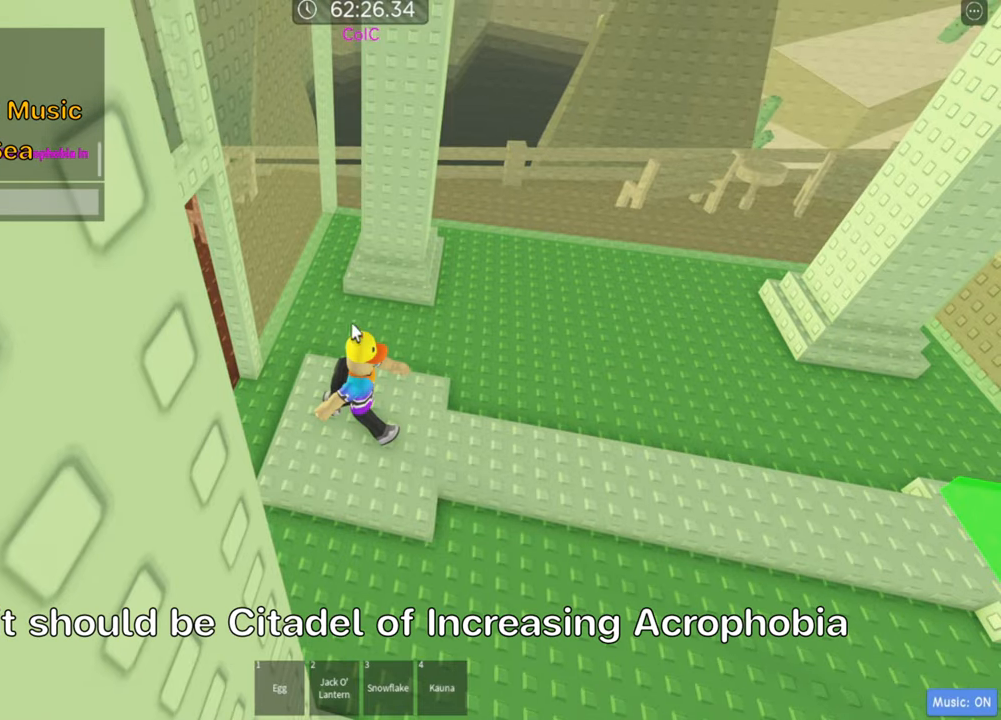
{"keys": ["space"], "events": [[300, "space", "down"]]}
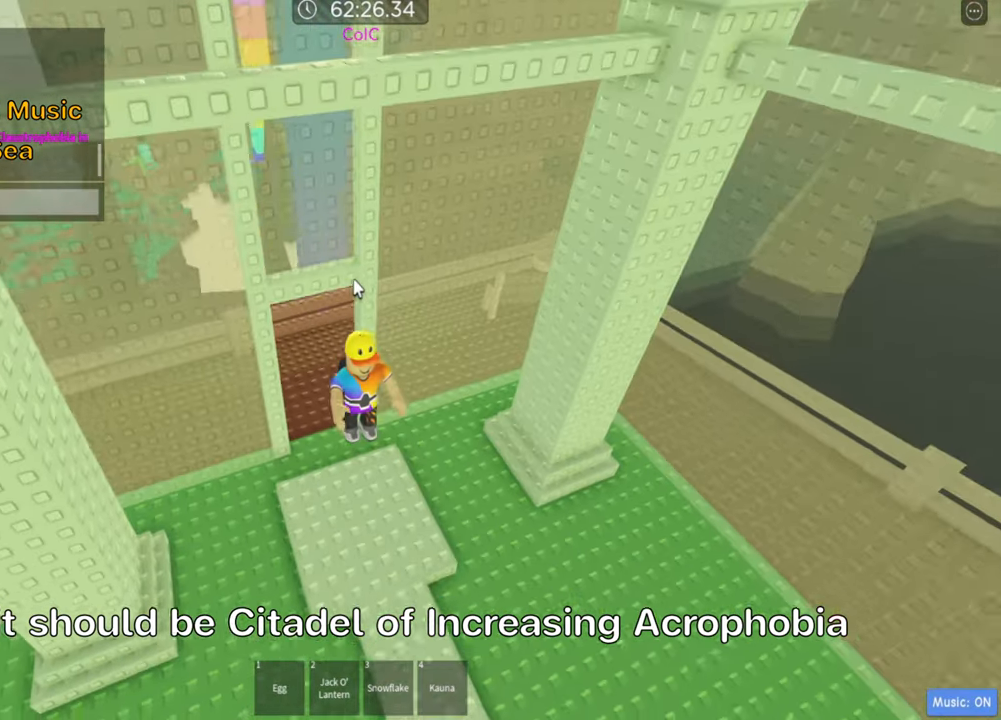
{"keys": [], "events": [[17, "space", "up"], [67, "s", "down"], [350, "space", "down"], [450, "s", "up"], [500, "space", "up"]]}
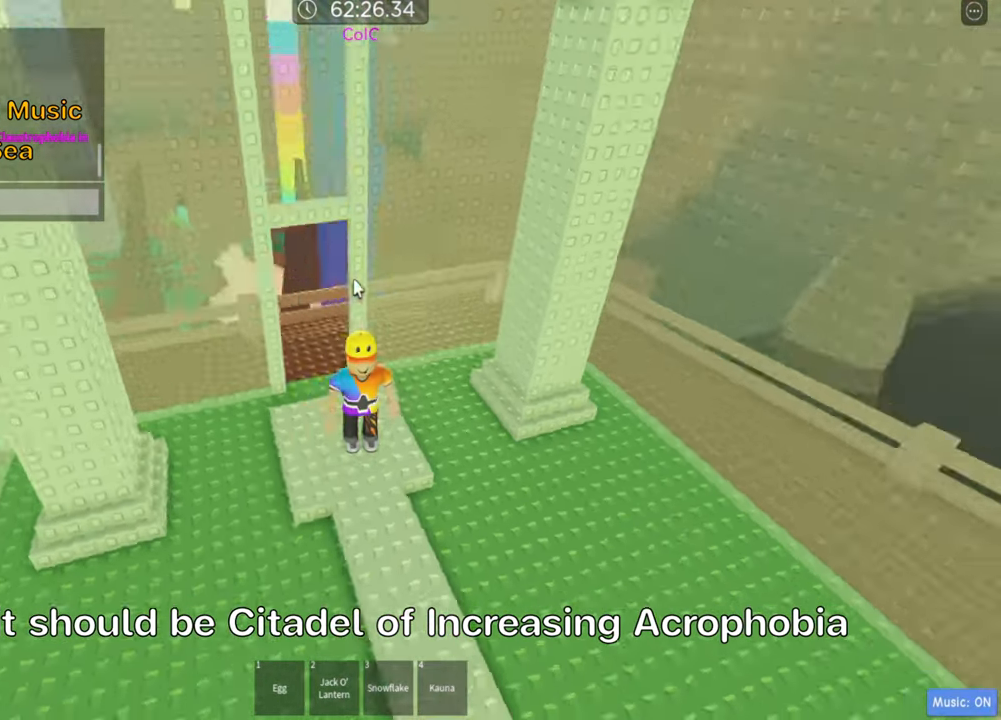
{"keys": ["space", "w"], "events": [[133, "d", "down"], [300, "w", "down"], [417, "space", "down"], [500, "d", "up"]]}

---

**Instructions for the task**
Output all data exactly, omitting images.

**Answer section**
{"keys": ["space"], "events": [[300, "space", "down"]]}
{"keys": [], "events": [[17, "space", "up"], [67, "s", "down"], [350, "space", "down"], [450, "s", "up"], [500, "space", "up"]]}
{"keys": ["space", "w"], "events": [[133, "d", "down"], [300, "w", "down"], [417, "space", "down"], [500, "d", "up"]]}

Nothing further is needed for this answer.